Mandoyan alleges he has been a target of retaliation since 2014, when he openly supported Jim Hellmold in his campaign against McDonnell for sheriff. At the time, Mandoyan repeatedly urged fellow deputies to vote for Hellmold, saying McDonnell would be a “disaster for the department,” the lawsuit states.
Mandoyan said his supervisors in the department warned him at the time to stay quiet.
About a month after McDonnell was elected, Denham allegedly approached Mandoyan during a Christmas party at the South Los Angeles station and said, “So you were the guy that supported Hellmold during the campaign,” before he walked off shaking his head, the lawsuit states.

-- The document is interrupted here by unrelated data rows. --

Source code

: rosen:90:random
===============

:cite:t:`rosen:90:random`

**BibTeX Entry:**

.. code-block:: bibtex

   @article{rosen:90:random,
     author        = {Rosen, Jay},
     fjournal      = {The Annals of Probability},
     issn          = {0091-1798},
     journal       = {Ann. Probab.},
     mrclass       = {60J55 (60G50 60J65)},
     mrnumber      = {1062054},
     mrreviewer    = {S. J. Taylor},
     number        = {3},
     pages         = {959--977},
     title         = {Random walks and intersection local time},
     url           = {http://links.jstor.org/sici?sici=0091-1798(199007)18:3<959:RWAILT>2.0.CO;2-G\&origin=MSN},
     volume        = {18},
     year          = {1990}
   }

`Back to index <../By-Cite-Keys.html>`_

When his ex-girlfriend lodged the abuse allegations against him, Mandoyan alleges that his superiors used it as justification for terminating him in retaliation for his political speech against McDonnell.
In a phone interview, Denham denied that he approached Mandoyan at a Christmas party, calling the claim ridiculous. He said he didn’t know the deputy at that time.
“On a case like this one that was brought to our offices at the executive level, I wouldn’t know who he would be supporting for sheriff, nor would it matter. Decisions are made based on the merits of the case,” Denham said.
McDonnell did not immediately respond to requests for comment.
Mandoyan also contends that department leaders instructed deputies leading an internal affairs investigation into the allegations to destroy recordings that he says would have proved his innocence, according to the lawsuit.
“He’s gone through hell as an individual,” Villanueva said of Mandoyan on Thursday. “His character was assassinated, it was such a one-sided affair.”
Times staff writers Maya Lau and Jaclyn Cosgrove contributed to this report.